━━━ EXCERPTED RECORDS ━━━

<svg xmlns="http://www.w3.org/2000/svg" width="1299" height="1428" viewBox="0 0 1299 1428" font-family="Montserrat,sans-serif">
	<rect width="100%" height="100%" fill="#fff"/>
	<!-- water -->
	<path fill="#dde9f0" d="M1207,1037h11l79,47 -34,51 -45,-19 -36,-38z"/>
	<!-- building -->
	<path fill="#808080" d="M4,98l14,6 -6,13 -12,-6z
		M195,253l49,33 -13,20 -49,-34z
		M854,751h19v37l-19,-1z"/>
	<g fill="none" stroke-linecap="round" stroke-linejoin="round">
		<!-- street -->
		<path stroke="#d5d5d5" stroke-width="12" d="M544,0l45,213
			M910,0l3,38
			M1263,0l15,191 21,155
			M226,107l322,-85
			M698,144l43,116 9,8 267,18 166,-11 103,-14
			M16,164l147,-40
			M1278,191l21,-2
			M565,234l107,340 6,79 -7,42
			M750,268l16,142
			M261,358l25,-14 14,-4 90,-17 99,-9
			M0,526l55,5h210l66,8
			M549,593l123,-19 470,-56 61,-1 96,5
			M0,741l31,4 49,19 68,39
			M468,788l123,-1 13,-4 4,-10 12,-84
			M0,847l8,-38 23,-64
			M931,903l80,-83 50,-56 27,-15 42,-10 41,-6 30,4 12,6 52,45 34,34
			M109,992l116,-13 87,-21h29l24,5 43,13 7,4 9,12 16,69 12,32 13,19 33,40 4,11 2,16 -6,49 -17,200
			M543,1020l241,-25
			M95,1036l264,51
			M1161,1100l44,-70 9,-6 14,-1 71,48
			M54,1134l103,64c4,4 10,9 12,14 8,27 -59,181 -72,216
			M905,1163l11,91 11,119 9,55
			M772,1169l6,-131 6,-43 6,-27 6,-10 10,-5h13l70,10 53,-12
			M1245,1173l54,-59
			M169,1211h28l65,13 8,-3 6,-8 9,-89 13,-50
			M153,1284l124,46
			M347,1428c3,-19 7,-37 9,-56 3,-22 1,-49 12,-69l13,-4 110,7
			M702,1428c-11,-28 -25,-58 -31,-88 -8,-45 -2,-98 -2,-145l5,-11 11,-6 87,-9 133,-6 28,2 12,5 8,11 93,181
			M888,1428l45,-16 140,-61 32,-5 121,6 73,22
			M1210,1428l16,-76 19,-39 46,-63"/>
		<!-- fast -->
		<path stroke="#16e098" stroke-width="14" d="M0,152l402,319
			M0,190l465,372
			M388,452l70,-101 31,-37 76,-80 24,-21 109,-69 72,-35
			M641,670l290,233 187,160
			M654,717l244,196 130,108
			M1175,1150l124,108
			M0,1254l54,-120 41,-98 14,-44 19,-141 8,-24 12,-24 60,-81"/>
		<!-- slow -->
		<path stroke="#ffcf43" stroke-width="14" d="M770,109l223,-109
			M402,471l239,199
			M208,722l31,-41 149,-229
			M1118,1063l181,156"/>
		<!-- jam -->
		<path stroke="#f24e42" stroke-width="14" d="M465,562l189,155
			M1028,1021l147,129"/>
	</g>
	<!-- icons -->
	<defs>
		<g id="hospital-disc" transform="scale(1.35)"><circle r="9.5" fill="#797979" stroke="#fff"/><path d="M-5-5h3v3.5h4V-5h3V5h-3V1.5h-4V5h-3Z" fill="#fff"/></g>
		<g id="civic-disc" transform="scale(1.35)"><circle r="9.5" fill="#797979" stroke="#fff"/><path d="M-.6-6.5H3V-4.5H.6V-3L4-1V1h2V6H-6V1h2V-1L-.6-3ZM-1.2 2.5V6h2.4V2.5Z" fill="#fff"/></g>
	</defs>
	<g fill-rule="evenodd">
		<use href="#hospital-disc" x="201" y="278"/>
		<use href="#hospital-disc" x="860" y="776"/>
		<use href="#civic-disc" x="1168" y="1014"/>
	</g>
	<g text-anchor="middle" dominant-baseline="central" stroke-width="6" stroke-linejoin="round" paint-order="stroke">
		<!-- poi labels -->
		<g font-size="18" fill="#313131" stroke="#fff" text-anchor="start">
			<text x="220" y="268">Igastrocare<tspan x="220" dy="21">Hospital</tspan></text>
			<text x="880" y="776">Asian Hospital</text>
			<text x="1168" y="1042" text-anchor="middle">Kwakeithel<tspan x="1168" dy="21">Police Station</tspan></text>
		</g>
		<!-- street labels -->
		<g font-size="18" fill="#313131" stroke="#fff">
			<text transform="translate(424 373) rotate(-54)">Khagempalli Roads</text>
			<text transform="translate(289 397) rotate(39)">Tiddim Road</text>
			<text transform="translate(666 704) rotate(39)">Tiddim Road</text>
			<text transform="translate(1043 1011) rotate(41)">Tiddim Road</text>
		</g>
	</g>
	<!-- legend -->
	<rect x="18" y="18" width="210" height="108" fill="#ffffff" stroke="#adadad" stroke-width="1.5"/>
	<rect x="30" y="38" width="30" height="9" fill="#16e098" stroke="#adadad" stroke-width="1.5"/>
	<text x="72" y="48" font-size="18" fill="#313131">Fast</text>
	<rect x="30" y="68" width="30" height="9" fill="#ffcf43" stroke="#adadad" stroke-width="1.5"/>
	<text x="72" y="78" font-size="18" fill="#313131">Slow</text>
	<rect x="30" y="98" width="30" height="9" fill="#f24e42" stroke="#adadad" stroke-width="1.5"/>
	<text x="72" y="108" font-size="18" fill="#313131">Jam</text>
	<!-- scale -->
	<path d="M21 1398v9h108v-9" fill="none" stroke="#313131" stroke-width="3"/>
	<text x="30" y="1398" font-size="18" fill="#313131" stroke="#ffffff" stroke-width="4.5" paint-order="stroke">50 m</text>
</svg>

━━━
━━━ EXCERPTED RECORDS ━━━

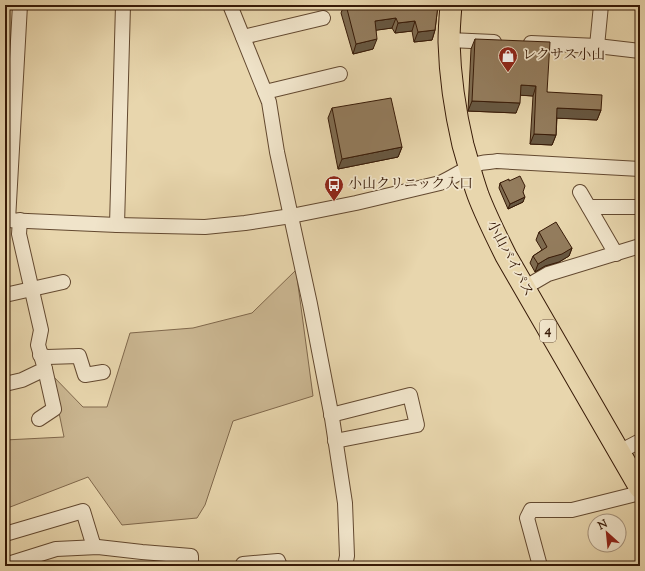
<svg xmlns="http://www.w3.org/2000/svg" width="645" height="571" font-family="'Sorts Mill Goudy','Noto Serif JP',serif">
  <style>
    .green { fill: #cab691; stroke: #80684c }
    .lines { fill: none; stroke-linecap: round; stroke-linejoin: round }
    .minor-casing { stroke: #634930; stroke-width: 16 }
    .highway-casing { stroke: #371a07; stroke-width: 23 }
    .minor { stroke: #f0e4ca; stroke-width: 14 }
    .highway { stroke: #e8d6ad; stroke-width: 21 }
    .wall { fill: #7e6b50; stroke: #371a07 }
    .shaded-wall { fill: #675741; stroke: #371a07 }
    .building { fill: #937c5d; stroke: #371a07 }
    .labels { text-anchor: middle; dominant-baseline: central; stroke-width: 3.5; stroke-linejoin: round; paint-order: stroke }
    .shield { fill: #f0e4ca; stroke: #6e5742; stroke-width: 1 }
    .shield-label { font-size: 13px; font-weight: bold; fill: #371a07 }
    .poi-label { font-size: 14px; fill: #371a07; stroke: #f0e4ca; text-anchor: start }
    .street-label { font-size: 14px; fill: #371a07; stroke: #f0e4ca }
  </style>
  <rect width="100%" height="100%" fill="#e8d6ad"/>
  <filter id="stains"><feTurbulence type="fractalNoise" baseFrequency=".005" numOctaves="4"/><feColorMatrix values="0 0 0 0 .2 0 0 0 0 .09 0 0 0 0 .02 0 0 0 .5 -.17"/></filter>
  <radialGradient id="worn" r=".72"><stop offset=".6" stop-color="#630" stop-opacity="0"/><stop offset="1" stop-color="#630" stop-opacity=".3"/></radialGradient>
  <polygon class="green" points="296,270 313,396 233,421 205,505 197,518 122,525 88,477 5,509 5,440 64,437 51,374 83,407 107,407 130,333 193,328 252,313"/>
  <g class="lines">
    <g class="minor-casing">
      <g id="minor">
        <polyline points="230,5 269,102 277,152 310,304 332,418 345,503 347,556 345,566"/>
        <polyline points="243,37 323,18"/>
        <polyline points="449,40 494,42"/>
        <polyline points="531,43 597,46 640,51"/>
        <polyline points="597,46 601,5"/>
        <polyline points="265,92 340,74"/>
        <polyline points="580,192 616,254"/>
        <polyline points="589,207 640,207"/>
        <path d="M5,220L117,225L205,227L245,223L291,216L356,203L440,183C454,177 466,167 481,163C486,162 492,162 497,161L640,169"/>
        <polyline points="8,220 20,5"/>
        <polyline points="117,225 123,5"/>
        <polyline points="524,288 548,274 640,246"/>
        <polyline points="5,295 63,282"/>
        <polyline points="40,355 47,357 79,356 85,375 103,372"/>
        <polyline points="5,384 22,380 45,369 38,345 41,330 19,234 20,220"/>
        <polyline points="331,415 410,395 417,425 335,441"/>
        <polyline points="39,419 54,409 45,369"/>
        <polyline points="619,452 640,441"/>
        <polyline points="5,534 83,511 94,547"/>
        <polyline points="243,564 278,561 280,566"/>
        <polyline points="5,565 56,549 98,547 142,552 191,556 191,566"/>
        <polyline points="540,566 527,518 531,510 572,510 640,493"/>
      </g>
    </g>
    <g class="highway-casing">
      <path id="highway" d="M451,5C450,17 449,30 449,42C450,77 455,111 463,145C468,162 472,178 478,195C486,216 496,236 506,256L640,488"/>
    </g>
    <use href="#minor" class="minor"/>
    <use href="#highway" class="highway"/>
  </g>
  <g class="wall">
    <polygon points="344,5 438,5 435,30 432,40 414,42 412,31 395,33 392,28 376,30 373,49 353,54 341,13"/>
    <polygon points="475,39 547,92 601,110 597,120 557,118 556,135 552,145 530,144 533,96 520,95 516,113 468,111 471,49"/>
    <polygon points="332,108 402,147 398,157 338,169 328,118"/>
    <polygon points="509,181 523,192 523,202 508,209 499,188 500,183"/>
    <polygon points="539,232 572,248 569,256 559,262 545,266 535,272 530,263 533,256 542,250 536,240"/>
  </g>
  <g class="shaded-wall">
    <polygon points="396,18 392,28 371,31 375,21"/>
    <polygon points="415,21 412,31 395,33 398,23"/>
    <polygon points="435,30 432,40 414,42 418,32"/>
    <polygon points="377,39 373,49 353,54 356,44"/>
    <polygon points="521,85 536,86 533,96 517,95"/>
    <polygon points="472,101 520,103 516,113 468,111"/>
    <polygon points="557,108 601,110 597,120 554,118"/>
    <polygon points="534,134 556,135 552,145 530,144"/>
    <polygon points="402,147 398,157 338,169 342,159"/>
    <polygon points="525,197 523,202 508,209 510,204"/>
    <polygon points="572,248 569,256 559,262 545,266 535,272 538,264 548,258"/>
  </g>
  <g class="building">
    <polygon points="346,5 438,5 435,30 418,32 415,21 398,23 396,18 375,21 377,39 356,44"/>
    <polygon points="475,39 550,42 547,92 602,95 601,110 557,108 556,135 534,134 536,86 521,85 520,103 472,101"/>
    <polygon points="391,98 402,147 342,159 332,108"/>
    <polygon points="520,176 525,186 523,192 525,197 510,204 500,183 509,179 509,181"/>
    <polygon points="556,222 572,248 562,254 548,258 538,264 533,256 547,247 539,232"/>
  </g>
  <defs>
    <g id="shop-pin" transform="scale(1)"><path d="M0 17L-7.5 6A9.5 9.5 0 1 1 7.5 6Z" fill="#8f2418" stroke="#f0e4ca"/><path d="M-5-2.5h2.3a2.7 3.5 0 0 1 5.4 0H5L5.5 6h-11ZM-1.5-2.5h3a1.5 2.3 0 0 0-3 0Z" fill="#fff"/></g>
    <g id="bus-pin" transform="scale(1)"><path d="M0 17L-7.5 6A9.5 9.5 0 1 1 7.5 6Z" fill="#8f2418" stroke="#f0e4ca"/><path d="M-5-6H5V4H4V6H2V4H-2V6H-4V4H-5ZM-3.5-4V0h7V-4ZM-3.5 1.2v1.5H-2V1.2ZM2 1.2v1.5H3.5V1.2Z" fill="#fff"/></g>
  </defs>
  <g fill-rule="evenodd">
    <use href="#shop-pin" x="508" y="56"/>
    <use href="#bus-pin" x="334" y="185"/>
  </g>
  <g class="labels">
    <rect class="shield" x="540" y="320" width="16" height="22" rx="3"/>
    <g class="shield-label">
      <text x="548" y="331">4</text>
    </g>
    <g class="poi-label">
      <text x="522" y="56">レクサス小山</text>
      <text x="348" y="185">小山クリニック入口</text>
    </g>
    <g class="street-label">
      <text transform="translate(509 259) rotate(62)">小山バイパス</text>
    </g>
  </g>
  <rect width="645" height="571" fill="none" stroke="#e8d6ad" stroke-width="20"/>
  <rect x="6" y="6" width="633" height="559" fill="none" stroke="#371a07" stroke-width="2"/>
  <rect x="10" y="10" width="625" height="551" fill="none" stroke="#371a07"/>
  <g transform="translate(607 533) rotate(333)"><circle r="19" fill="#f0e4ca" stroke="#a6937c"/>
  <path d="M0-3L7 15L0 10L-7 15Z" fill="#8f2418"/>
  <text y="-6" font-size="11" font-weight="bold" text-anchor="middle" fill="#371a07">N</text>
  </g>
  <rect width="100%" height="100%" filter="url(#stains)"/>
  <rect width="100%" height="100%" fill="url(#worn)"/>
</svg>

━━━

• _WHAT YOU NEED TO DO_
How many lines of the listing above carry the string "worn"? Report that number with no other text.

• _WRITTEN SOLUTION_
2